* Given task
Please answer these from the rare earth passage below:
(a) In what zone are the newly found deposits located?
(b) What have Beijing's export quotas prompted nations such as Japan and the United States to do?
(c) According to Yasuhiro Kato, how much could one square kilometer of the deposits provide?

* Provided passage
:::

In an important news update, Japan has discovered vast deposits of rare earth minerals along the floorbed of the Pacific Ocean. Located in an international zone stretching east and west of Hawaii as far as Tahiti, scientists say these minerals can be extracted easily.

Rare earth minerals are crucial components in the manufacturing of clean energy and high tech devices around the world.  This space has been wrought with tension as global manufacturers become increasingly concerned with China’s domination of nearly the entire market.  Export quotas imposed by Beijing have prompted many hi-tech nations such as Japan and the United States to accelerate the search and development of alternative rare earth resource sites.

“The [Pacific] deposits have a heavy concentration of rare earths,” says Yasuhiro Kato, associate professor of earth science at University of Tokyo.  “Just one square kilometer of deposits will be able to provide one-fifth of the current global annual consumption.”

:::

* Material supplied
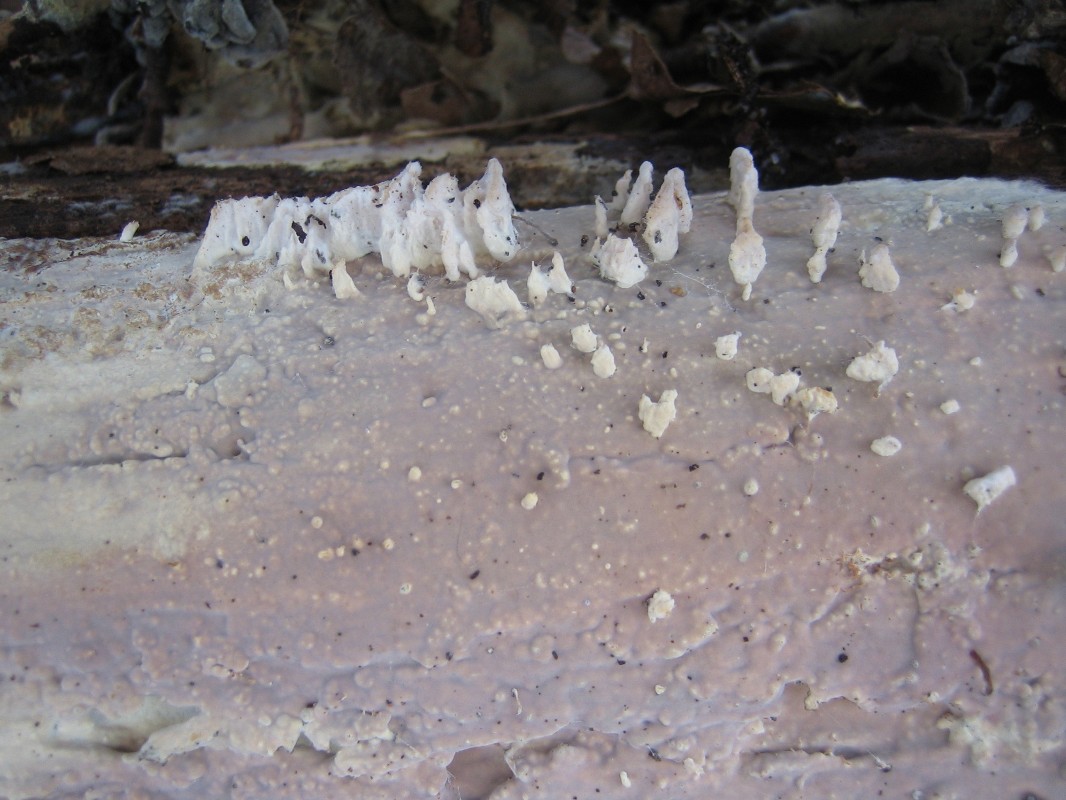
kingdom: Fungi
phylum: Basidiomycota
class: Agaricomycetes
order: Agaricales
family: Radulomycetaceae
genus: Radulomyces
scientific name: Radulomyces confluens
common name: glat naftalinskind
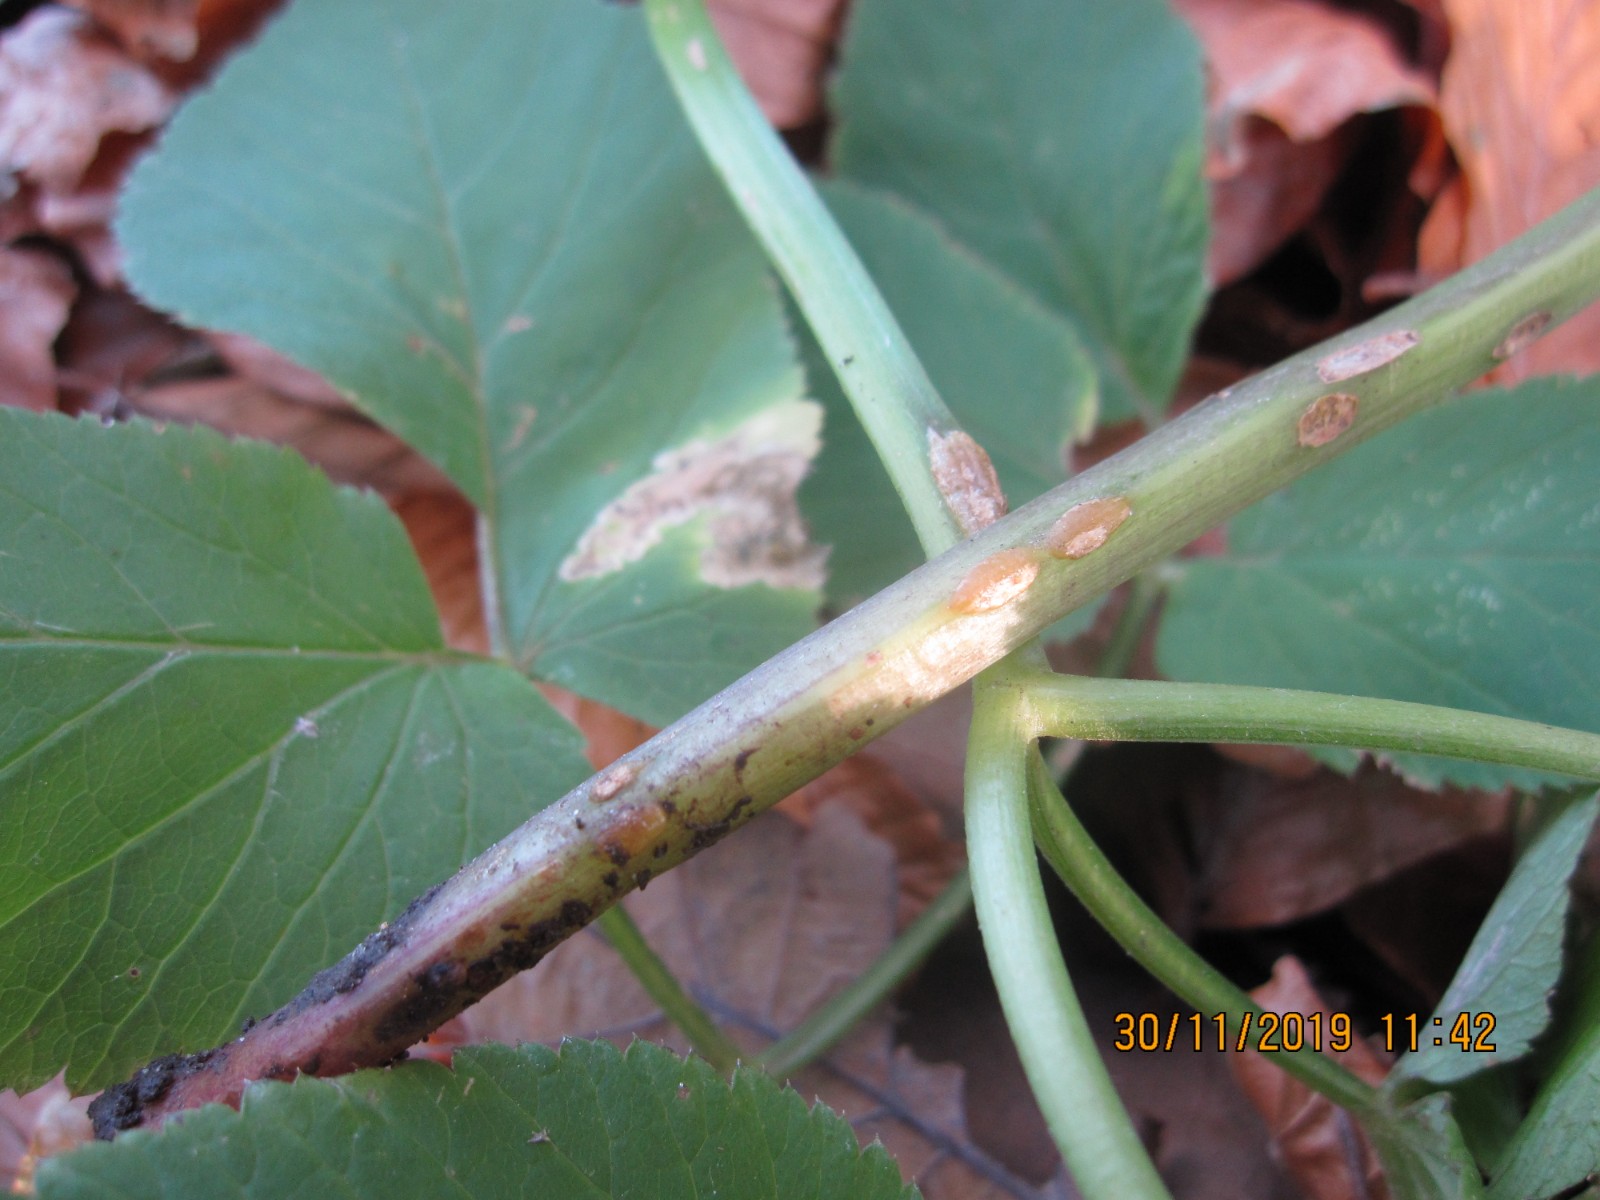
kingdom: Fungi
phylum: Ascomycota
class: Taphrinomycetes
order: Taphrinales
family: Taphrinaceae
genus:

:::

* Answer below
(a) An international zone on the Pacific Ocean floorbed, stretching east and west of Hawaii as far as Tahiti.
(b) Speed up the search for and development of alternative rare earth resource sites.
(c) One-fifth of the current global annual consumption.